Scientists design super battery made with cheap, easily affordable chemical element, Na – Salt-based cell has surprisingly good energy density and charges in seconds
Researchers at the Korea Advanced Institute of Science and Technology (KAIST) have developed a powerful, hybrid sodium-ion battery that charges quickly and offers impressive energy density.
This revolutionary prototype uses sodium (Na), a chemical element that is more than 1,000 times more abundant and cheaper than lithium (Li), the main component of conventional batteries.
In general, sodium ion batteries face limitations such as lower power output, limited storage properties and longer charging times. The innovative battery design, led by Professor Jeung Ku Kang from the Department of Materials Science and Engineering at KAIST, combats the existing limitations of sodium-ion batteries by integrating the anode materials used in traditional batteries with the cathodes used for supercapacitors in a hybrid system . The result is said to deliver high storage capacity and fast charge-discharge speeds.
Several possibilities
The development of the hybrid battery relied on improving the energy storage rate of battery-type anodes and increasing the relatively low capacity of supercapacitor-type cathode materials.
The KAIST research team leveraged two different metal-organic frameworks to create an optimized synthesis of hybrid batteries, culminating in an anode material with improved kinetics and a high-capacity cathode material.
The fully assembled hybrid sodium-ion energy storage device reportedly exceeds the energy density of commercial lithium-ion batteries and matches the power density characteristics of supercapacitors.

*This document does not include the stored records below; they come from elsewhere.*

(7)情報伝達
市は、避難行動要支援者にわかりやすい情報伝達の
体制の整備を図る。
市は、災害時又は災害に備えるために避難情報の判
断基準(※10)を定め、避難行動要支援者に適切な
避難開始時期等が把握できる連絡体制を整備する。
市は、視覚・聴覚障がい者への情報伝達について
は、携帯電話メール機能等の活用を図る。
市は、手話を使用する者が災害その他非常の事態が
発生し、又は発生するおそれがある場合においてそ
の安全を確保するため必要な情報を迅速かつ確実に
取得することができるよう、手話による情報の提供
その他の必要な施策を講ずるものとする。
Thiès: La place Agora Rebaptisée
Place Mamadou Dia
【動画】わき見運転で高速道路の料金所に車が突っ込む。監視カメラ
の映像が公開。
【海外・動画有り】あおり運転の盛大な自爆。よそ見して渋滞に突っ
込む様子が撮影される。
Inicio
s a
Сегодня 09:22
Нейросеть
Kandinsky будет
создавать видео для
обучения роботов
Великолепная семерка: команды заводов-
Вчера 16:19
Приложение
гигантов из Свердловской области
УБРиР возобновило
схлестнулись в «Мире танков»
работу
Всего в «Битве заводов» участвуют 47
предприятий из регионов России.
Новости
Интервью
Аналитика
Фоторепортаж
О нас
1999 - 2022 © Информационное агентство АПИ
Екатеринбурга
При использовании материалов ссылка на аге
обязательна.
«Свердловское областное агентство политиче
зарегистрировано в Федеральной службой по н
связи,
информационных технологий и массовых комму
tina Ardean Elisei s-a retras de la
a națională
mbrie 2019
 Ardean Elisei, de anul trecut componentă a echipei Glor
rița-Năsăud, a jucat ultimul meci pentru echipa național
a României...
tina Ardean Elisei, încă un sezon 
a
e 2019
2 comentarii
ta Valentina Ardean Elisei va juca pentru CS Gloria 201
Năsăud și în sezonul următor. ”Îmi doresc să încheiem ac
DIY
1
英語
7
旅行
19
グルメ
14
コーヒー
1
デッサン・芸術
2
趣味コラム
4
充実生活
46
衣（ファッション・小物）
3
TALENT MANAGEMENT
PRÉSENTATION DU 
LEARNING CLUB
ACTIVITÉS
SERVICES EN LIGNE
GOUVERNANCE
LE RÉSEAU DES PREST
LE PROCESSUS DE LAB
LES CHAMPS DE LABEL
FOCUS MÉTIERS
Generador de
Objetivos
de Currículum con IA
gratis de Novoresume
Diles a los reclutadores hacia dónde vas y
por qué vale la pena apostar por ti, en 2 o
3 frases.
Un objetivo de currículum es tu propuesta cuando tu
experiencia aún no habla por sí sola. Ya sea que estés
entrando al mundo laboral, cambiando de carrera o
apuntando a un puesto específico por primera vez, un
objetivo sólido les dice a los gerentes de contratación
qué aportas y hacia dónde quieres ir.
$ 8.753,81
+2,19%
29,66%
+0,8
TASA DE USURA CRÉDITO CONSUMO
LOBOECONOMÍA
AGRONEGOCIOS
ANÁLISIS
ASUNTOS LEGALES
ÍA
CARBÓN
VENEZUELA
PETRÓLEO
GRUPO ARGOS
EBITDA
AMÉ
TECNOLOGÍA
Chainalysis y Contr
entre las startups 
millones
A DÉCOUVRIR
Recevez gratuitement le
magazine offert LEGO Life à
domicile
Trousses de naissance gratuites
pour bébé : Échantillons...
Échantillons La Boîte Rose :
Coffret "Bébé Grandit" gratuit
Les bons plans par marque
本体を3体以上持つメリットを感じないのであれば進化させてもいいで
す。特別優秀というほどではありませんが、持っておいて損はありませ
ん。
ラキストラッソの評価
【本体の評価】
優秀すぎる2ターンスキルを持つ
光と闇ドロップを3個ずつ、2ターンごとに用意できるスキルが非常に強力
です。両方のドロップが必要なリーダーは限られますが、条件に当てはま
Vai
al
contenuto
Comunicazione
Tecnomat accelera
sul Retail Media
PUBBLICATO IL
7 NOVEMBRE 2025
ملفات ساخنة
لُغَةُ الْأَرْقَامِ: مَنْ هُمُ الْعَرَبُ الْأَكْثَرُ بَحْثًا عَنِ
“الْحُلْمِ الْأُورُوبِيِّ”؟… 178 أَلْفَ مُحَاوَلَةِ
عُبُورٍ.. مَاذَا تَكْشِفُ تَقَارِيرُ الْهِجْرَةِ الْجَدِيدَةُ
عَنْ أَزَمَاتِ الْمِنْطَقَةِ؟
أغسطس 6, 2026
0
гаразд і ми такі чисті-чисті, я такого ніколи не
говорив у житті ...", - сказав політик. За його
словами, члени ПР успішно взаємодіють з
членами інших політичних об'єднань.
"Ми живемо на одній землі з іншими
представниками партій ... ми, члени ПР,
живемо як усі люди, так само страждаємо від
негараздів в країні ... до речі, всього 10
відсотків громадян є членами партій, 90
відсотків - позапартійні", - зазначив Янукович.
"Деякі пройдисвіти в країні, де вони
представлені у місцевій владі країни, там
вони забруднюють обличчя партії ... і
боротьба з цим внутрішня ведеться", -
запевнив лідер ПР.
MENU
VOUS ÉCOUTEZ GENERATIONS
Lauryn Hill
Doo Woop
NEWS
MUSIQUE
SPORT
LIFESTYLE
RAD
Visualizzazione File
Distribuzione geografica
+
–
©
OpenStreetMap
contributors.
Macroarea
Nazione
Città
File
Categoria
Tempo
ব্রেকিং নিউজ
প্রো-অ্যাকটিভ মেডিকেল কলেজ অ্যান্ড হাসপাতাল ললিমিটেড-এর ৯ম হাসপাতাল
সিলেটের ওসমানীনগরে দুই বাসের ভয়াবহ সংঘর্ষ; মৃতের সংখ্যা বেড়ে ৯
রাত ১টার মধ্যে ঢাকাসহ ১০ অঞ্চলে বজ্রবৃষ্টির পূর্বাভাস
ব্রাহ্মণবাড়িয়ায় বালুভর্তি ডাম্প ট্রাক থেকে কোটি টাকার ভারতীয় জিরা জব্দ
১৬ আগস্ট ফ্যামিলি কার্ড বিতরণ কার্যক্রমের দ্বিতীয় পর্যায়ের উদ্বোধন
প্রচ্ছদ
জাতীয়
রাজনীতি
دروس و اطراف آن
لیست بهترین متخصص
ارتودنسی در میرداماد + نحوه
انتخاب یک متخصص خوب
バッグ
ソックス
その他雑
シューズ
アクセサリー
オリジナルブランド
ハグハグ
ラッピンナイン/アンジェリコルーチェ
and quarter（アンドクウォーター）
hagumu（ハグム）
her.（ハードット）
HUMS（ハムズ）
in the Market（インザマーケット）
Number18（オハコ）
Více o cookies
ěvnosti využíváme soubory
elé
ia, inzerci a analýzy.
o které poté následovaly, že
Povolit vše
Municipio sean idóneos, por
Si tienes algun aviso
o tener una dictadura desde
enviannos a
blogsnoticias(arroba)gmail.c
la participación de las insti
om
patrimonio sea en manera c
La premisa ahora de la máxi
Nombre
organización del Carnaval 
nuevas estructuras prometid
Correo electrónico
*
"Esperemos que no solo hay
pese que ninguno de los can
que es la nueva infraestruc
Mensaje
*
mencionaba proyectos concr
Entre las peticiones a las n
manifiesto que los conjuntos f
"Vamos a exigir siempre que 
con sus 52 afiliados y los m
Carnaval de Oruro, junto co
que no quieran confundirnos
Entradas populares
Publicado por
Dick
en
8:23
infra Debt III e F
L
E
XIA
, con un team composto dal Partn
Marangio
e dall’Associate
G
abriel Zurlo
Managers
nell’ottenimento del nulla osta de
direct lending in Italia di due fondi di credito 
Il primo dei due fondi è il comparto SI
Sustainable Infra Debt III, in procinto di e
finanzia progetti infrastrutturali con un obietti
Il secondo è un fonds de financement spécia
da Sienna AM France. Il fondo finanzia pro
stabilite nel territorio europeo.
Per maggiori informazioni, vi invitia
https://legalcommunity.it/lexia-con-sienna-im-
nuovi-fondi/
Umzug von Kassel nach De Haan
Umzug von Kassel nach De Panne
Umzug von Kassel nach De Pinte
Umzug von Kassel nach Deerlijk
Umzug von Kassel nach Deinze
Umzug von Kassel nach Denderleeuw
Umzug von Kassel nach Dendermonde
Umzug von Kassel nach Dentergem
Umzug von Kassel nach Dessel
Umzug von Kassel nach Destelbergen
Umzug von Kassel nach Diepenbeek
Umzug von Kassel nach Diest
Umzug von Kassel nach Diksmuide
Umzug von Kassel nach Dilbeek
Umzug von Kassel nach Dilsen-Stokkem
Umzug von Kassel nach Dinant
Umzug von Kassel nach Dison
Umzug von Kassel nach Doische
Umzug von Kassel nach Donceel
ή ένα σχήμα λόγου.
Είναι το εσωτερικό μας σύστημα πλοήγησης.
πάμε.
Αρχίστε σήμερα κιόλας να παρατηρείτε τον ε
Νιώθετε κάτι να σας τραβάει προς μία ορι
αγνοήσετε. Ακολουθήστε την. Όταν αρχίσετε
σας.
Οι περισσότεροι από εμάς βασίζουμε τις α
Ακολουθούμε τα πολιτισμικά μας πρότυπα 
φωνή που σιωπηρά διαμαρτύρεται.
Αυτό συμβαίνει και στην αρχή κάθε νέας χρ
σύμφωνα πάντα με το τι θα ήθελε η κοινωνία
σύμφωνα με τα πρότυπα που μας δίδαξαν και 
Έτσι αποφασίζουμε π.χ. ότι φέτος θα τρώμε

Professor Kang says this new battery, with an energy density of 247 Wh/kg and a power density of 34,748 W/kg, could be used in a wide range of industries, including electric vehicles, smart electronics and aerospace technologies.
The findings of this study, co-authored by KAIST PhD students Jong Hui Choi and Dong Won Kim, have been published in the international journal Energy storage materials with the catchy title of “Low crystallinity conductive multivalency iron sulfide embedded S-doped anode and large-area O-doped cathode of 3D porous N-rich graphitic carbon frameworks for high-performance sodium-ion hybrid energy storage.”